**What you have to do**. Once you have checked each line below for the word "width", give the number of lines that have it and nothing further.

Collection entries:

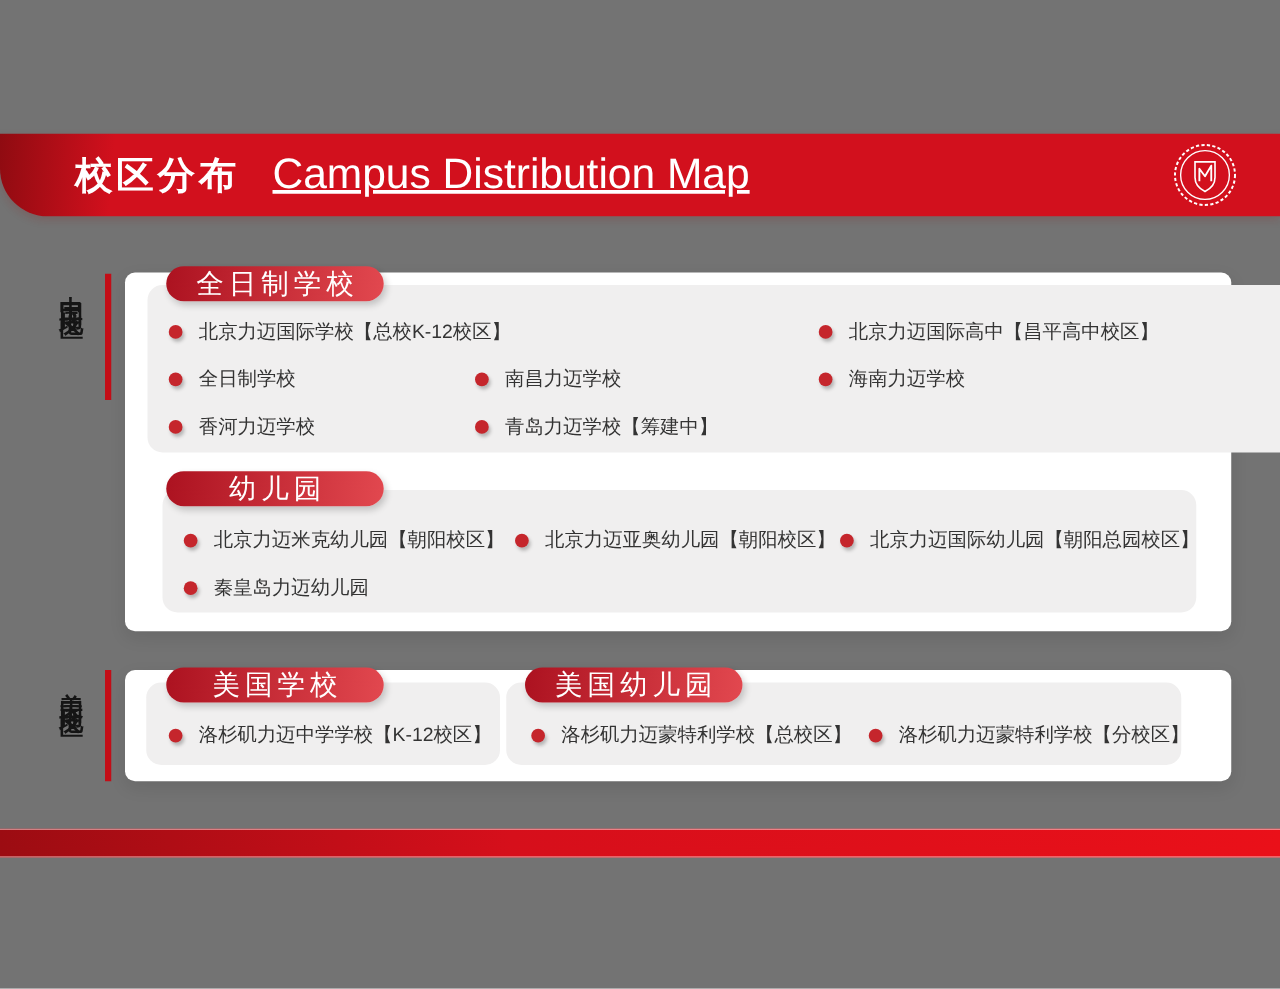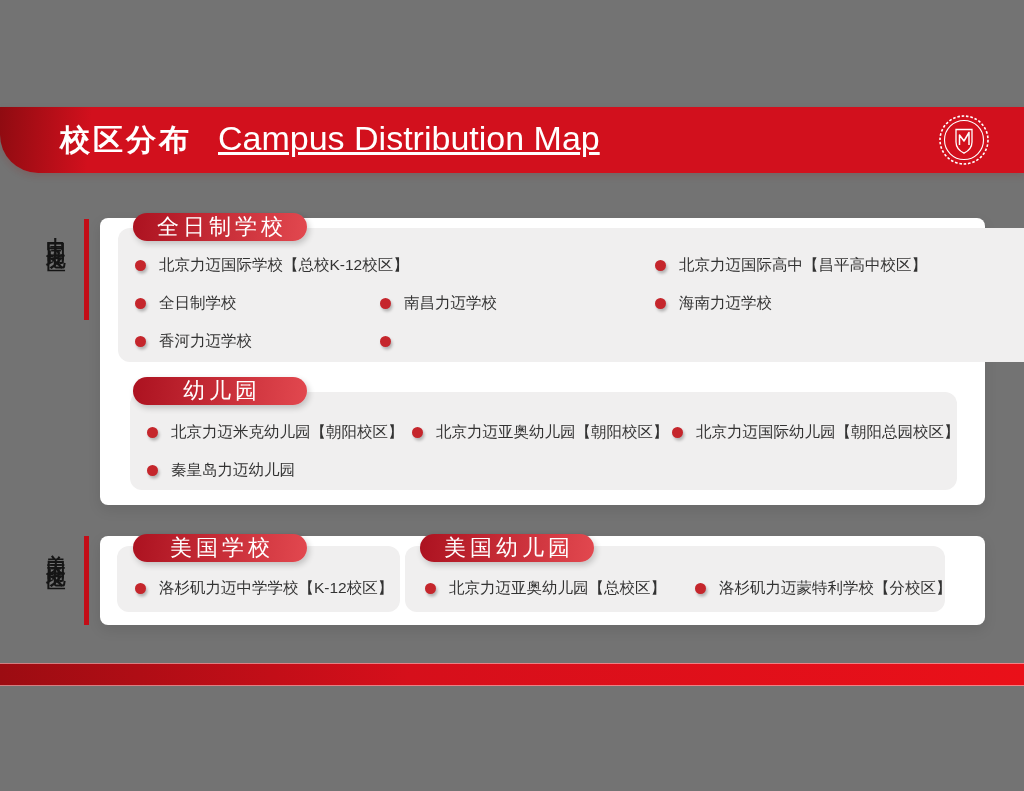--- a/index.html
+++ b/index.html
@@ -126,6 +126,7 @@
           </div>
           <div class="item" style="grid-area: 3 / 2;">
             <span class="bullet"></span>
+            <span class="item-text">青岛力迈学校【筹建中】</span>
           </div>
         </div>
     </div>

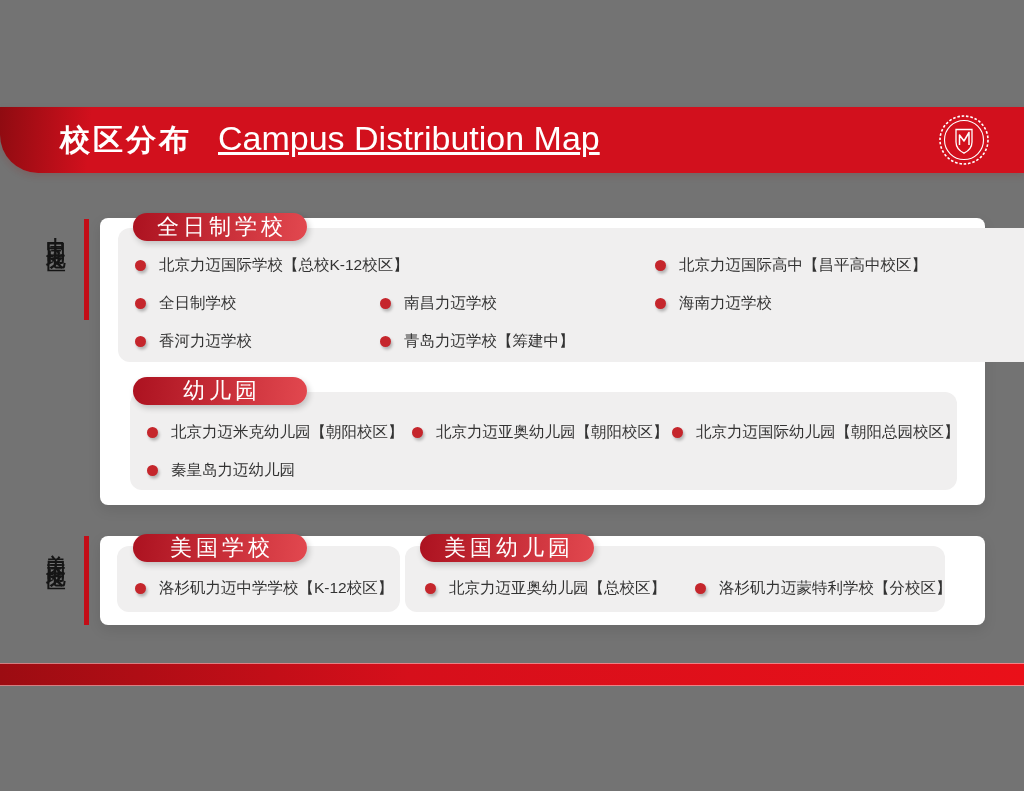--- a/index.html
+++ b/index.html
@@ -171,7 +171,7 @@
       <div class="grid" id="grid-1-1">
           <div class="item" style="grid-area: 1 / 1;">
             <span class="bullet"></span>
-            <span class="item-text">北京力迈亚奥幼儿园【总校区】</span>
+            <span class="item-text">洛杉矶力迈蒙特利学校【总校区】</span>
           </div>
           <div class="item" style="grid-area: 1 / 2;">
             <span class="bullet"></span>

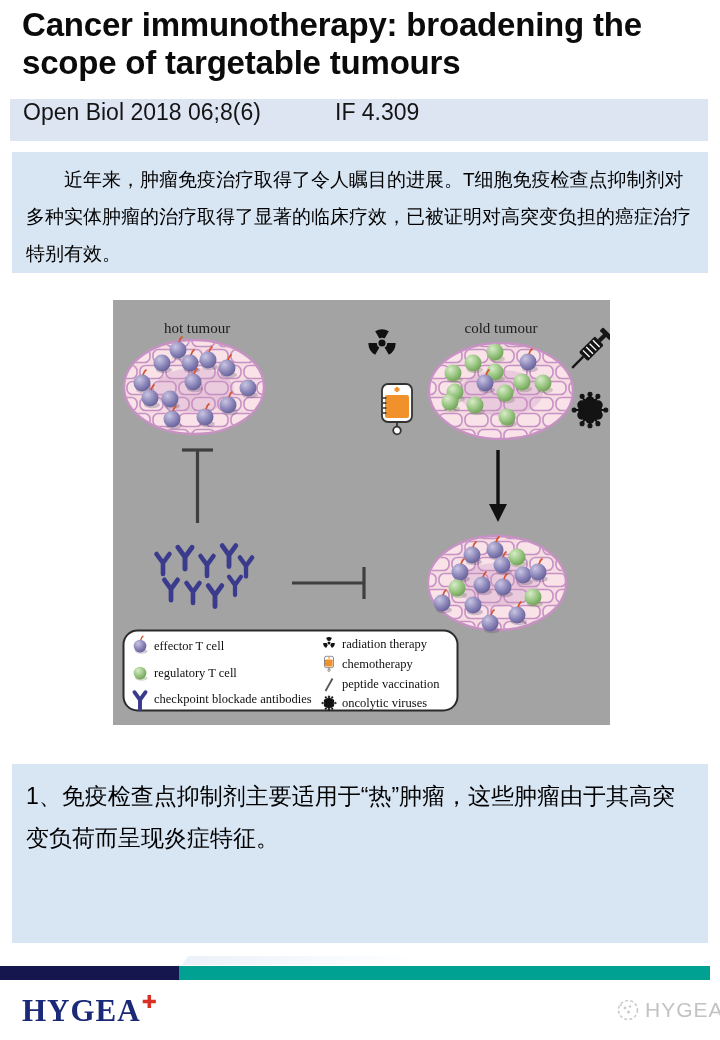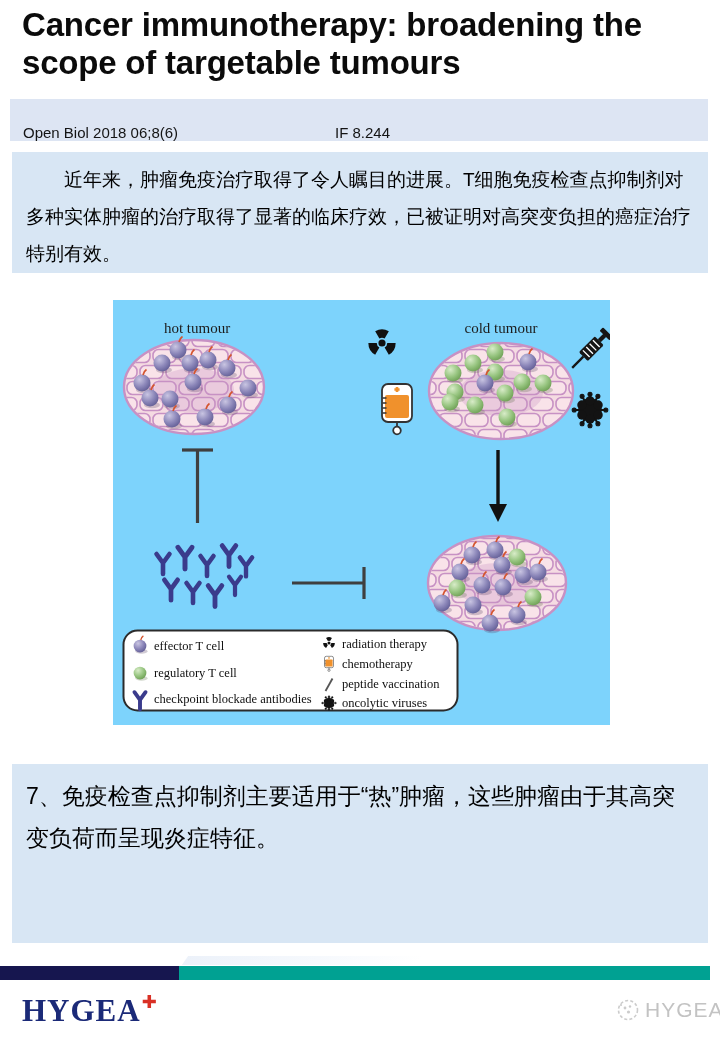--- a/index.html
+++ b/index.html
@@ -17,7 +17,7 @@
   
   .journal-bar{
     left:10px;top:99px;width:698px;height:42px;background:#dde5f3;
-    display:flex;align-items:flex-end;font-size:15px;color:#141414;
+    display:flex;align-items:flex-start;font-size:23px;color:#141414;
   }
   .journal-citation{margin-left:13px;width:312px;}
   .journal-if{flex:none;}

==

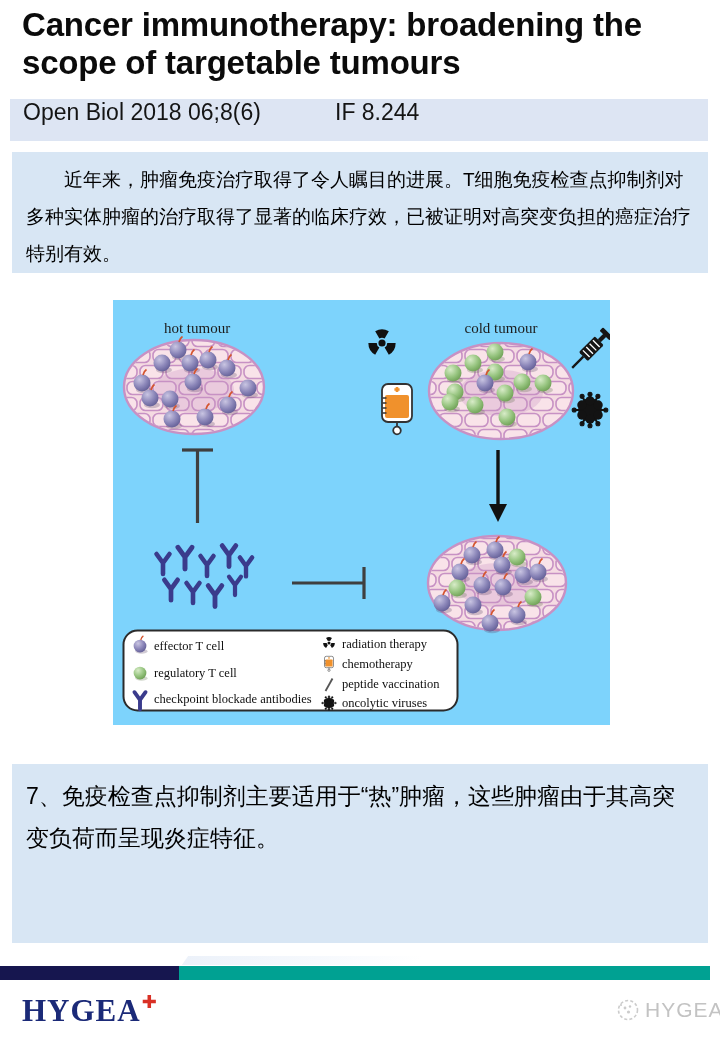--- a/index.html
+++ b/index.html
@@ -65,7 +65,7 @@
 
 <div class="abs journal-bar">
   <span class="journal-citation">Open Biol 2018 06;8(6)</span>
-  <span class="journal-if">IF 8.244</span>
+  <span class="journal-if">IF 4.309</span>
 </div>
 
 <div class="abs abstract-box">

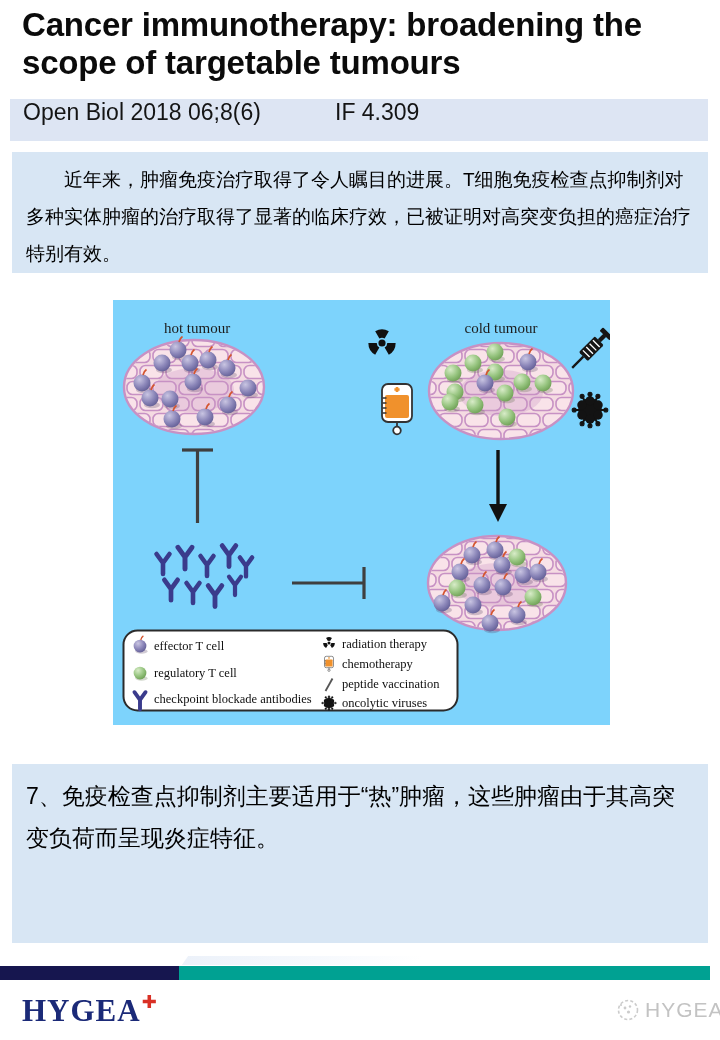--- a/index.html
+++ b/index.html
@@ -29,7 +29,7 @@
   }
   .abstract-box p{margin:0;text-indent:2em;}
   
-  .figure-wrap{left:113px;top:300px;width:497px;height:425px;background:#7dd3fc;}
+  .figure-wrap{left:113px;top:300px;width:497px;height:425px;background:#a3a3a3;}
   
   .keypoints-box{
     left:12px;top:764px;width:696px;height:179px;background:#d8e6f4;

**Response area**. 5